----- TEXT SECTION -----

Metric quality & invariants
Two pieces of the IPC-5 / SGPlan-class work: a satisfaction-guided metric optimizer for the preference (soft-goal) track, and the Helmert-style mutex-group synthesis that feeds the partition-and-resolve mode.
IPC-5 / metric quality
ferroplan handles all six IPC-5 (2006) simple-preferences soft-goal domains —
openstacks, tpp, storage, trucks, rovers, pathways — where the :metric charges
for violated preferences (and, in rovers, a numeric traverse cost) and lower is
better. Preferences are compiled away (Keyder & Geffner) and the metric is driven
by an exact-closure optimizer with budget-escalating branch-and-bound (see
PDDL3 preferences).
rovers was the last to fall in: its metric also charges a monotone numeric
quantity (sum-traverse-cost), which the optimizer used to ignore — scoring a
bogus 0. Folding monotone numeric terms into total-cost lets it optimize the
full metric (a real 935.3); see Performance.
The hard part is that delete-relaxation hides the cost of forgoing a soft goal:
the free Keyder–Geffner forgo makes every preference look reachable, so on
openstacks-soft the metric search had no gradient toward actually delivering —
it sat on the all-forgo floor (metric 70 on p01). Two engine steps closed most
of that gap:
- Satisfaction-guided ordering (
search::SatGuidance) — a heap penalty counting the preferences forgone in the concrete state, giving the search a reason to deliver. It broke the floor (70 → 63 on openstacks p01) without ever regressing, since it only changes node ordering (branch-and-bound keeps the best plan found). - The exact-closure metric optimizer (0.4.0, now the default) — real-state
search with metric-bounded acceptance plus an exact
collect/forgophase tail, static preference simplification at compile, barrier-free full-DNF guidance, and a budget-escalating branch-and-bound. This pushed openstacks p01 further (63 → 42) and lifted whole domains (storage to full 8/8 coverage, trucks p08 133 → 10).

----- PROVIDED RECORDS -----

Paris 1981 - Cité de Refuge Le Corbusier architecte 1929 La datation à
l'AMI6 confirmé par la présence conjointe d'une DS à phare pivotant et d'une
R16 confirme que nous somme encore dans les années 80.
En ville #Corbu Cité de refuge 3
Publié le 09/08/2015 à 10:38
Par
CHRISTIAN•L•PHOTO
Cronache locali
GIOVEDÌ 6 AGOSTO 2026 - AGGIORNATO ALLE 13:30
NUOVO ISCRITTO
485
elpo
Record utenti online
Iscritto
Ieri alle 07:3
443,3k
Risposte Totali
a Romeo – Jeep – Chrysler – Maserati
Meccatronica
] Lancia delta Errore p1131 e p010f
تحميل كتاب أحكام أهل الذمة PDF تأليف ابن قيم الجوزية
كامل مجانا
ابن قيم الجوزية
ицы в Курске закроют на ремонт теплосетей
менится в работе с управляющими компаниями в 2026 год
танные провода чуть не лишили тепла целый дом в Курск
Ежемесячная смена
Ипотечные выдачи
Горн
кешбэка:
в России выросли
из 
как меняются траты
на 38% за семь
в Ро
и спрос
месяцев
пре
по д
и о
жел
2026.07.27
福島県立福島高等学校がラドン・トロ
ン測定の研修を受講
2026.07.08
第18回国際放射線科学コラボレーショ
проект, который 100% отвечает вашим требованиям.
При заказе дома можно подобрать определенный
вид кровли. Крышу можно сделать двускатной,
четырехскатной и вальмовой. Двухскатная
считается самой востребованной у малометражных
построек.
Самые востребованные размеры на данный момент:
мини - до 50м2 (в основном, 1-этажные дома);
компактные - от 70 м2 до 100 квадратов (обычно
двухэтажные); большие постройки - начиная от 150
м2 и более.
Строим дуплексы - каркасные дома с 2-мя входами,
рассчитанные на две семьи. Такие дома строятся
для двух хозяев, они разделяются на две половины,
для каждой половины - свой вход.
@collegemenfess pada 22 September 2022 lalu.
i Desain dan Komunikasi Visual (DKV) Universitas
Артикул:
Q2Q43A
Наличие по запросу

-----

- EXERCISE INSTRUCTIONS
**a.** For each statement, say yes or no on whether it agrees with the metric-quality section, and quote the words that decide it: (i) ferroplan handles all six IPC-5 simple-preferences soft-goal domains; (ii) satisfaction-guided ordering sometimes made results worse; (iii) the exact-closure metric optimizer brought storage to full coverage.
**b.** Please repeat the part of the metric-quality section starting at "IPC-5 / metric" and ending at "935.3); see Performance.".
The listing is drawn from a separate source.

- ANSWERS BY TASK
**a.**
(i) Yes: "ferroplan handles all six IPC-5 (2006) simple-preferences soft-goal domains"
(ii) No: "without ever regressing"
(iii) Yes: "storage to full 8/8 coverage"

**b.**
IPC-5 / metric quality
ferroplan handles all six IPC-5 (2006) simple-preferences soft-goal domains —
openstacks, tpp, storage, trucks, rovers, pathways — where the :metric charges
for violated preferences (and, in rovers, a numeric traverse cost) and lower is
better. Preferences are compiled away (Keyder & Geffner) and the metric is driven
by an exact-closure optimizer with budget-escalating branch-and-bound (see
PDDL3 preferences).
rovers was the last to fall in: its metric also charges a monotone numeric
quantity (sum-traverse-cost), which the optimizer used to ignore — scoring a
bogus 0. Folding monotone numeric terms into total-cost lets it optimize the
full metric (a real 935.3); see Performance.